- **ЧТО НУЖНО СДЕЛАТЬ**:
- A) Кем по специальности является собеседник из интервью с жителем Мариуполя?
- B) Подхватите интервью с жителем Мариуполя и продолжите его сразу после последней показанной фразы.

- **ВЫБРАННЫЙ ТЕКСТ**:
# # # # # # #

MENU
Горячая линия по поиску пропавших без вести в Украине
Документирование военных преступлений в Украине.
Глобальная инициатива T4P (Трибунал для Путина) была создана в ответ на полномасштабную агрессию России против Украины в феврале 2022 года. Участники инициативы документируют события, имеющие признаки преступлений согласно Римскому уставу Международного уголовного суда (геноцид, преступления против человечности, военные преступления) во всех регионах Украины

‘Ни договариваться с россиянами, ни верить им — нельзя...’ — житель Мариуполя

03.07.2023    доступно: Українською | in English
Леонид Гольберг
Виталий Бандрушкив — житель многострадального Мариуполя, который был вынужден с женой и ребенком искать убежище в Дрогобыче. Пока готовилось это интервью, наш собеседник успел не только стать на учет в военкомате, но и пойти воевать с захватчиками.

Виталий, расскажите, чем занимались в мирное время?

По специальности я — инженер-конструктор, но почти все время работал преподавателем в Приазовском государственном техническом университете.

Когда впервые столкнулись с войной?

# # # # # # #

- **ВЫДЕРЖКА ИЗ ДАННЫХ**:

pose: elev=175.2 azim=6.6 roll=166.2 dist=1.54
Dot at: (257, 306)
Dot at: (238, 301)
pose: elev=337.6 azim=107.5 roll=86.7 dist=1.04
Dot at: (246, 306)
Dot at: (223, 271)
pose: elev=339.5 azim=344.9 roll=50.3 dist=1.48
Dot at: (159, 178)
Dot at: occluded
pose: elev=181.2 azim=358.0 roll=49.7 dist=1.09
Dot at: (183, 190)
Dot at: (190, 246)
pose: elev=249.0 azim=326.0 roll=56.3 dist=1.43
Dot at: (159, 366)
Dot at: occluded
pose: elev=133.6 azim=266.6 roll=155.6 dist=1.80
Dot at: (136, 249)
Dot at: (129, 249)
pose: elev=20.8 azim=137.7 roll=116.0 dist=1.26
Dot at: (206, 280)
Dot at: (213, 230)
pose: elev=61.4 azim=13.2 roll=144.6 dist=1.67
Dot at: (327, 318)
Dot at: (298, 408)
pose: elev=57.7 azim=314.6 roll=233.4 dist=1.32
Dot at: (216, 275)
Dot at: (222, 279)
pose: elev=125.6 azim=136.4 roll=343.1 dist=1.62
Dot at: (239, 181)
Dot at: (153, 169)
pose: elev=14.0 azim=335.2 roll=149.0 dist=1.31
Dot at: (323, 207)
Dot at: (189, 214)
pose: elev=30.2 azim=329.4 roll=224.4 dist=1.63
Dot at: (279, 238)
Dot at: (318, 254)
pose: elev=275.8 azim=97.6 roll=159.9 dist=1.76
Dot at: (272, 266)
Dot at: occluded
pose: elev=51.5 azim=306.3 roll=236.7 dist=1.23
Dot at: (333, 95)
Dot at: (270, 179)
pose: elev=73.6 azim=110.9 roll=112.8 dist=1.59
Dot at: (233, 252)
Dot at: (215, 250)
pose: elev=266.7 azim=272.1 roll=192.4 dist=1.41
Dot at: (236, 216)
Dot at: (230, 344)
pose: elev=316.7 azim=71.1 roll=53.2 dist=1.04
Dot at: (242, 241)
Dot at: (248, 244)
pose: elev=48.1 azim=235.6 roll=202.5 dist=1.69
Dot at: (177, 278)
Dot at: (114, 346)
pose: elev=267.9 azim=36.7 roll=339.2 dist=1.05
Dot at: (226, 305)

# # # # # # #

- **ОТВЕТЫ ПО ЗАДАНИЯМ**:
- A) Инженером-конструктором.

- B)
В 2014 году был захват моего города боевиками так называемой “ДНР” под руководством России. Была слишком напряженная фаза пока не освободили город: фаза войны, когда Мариуполь пытались захватить, и была угроза, что город попадет в кольцо. Мы с женой и маленьким ребенком не выдержали и в сентябре 2014-го года уехали. В 2015-м вернулись. С тех пор жили, знали, что поблизости — линия фронта, но все же город был на подконтрольной территории.

Старались всячески украинизировать город, помогали военным, принимали активное участие в волонтерстве.

Готовились ли вы к событиям, которые произошли 24 февраля?

Нас предупреждали военные, аналитики, что это произойдет: мы знали и были морально готовы. Хотя подготовиться физически и материально было почти невозможно.

В декабре-январе уже оно назревало и могло быть — могло не быть. И в конце концов 24-го случилось то, что больше всего прогнозировали: ракетные обстрелы, авиация по всей территории и так далее...

Мы надеялись, россияне поймут, что нам помогают, и мы будем сопротивляться.

24-го февраля утром услышали, что по всей Украине обстрелы, потом уже услышали, что бомбят и нас. Это были окрестности — Восточный район со стороны села Широкино и аэропорт. Мы знали, что город укреплен, особенно с той стороны, но ожидали, что будет трудно и потребуется помощь. Но мы не ожидали, что нас окружат. Мы хоть и знали, что будет война, не готовились выезжать, так как у нас с женой родители пожилые.

Какими были ваши дни до выезда из города?

В первый день я еще полдня сходил на работу, на второй день пытались пойти в магазин, что-то купить, ведь начались проблемы со снабжением: все набирали продукты, как потом оказалось, это было правильно.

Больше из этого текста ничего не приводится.